I am curious about exploring whether or not we could add simple blocked
iteration to NumPy.
It seems like a long standing small deficiency in NumPy that we do not
support blocked iteration. I do not know how much speed gain we would
actually have in real world code, but I assume some bad-memory-order
copies could be drastically faster.
Implementing blocked iteration for NumPy seems pretty complicated on
first sight due to the complexity of the iterator and the fact that
almost no-one knows the code well or touches it regularly.
But, the actual complexity to add a new iteration mode to it is
probably not forbiddingly high.
First, we need to (quickly) find the cases where blocked iteration
makes sense, and then, if it does, store whatever additional metadata
Second, we need to provide a newly implemented `iternext` function.

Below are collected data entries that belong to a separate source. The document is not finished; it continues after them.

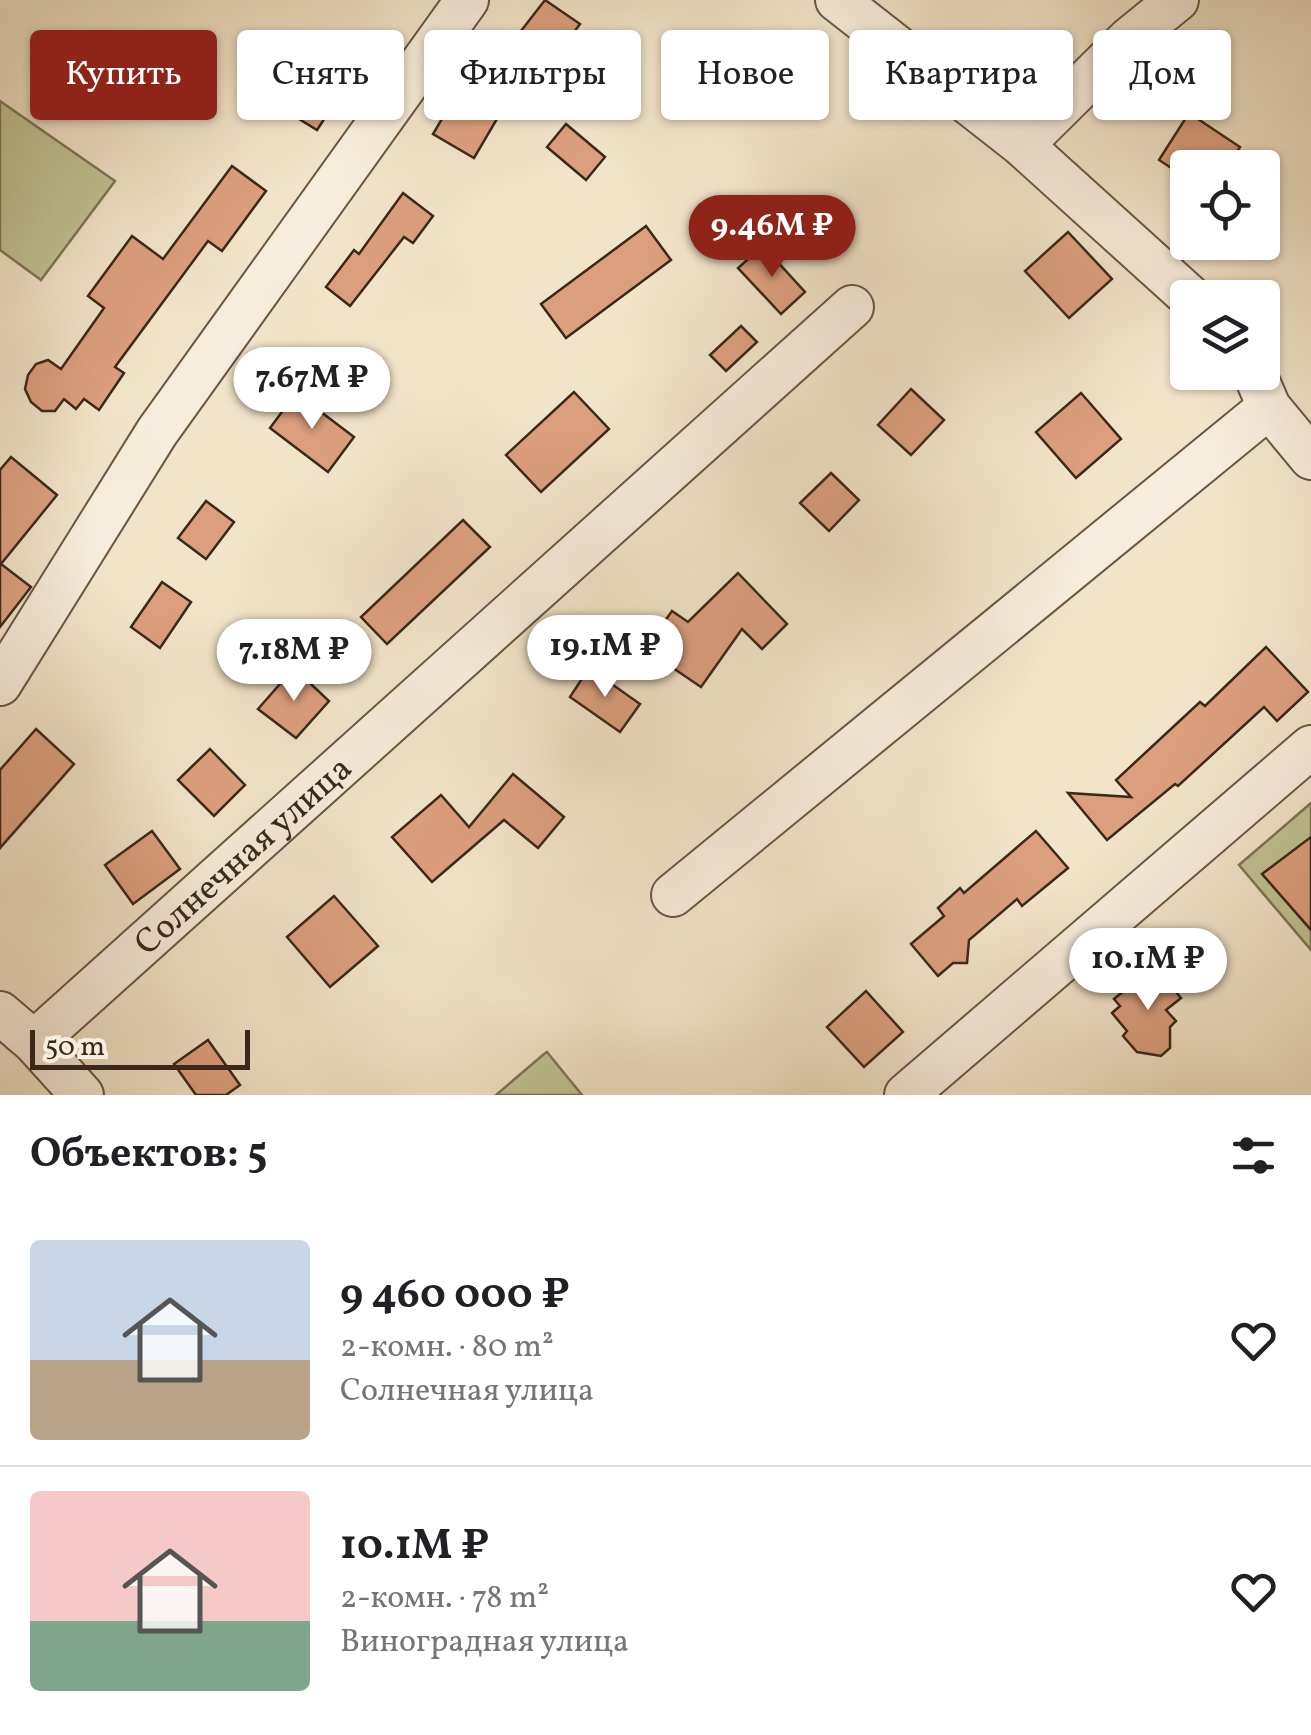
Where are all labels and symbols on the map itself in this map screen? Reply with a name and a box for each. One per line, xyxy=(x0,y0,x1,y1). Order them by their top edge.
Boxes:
pin: 9.46M ₽ xyxy=(680,195,864,280)
pin: 7.67M ₽ xyxy=(220,347,404,432)
pin: 19.1M ₽ xyxy=(513,615,697,700)
pin: 7.18M ₽ xyxy=(202,619,386,704)
street label: Солнечная улица xyxy=(125,746,364,968)
pin: 10.1M ₽ xyxy=(1056,928,1240,1013)
scale bar xyxy=(30,1025,250,1070)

The first chunk, seems like it can be done in its own function and
should be fairly straight forward to do after most of the iterator
setup is done.
While the second part is already how the iterator is designed.
It would be helpful to have someone with some expertise/brackground in
this type of thing to be able discuss trade-offs and quickly see what
the main goals should be and whether/where significant performance
increases are likely.
There are some things that may end up being complicated. For example,
if we would want to support reductions/broadcasting. However, it may
well be that there is no reason to attack those more complex cases,
because the largest gains are expected elsewhere in any case.
I would be extremely happy if anyone with the necessary background is
interested in giving this challenge a try. I can help with the NumPy-
API side, and code review and would be available for chatting/helping
with the NumPy side. I do not have the bandwidth to actually dive into
this for real though.
 That is the complexity concerning the NumPy API. I do not know how
complex a blocked iterator itself is.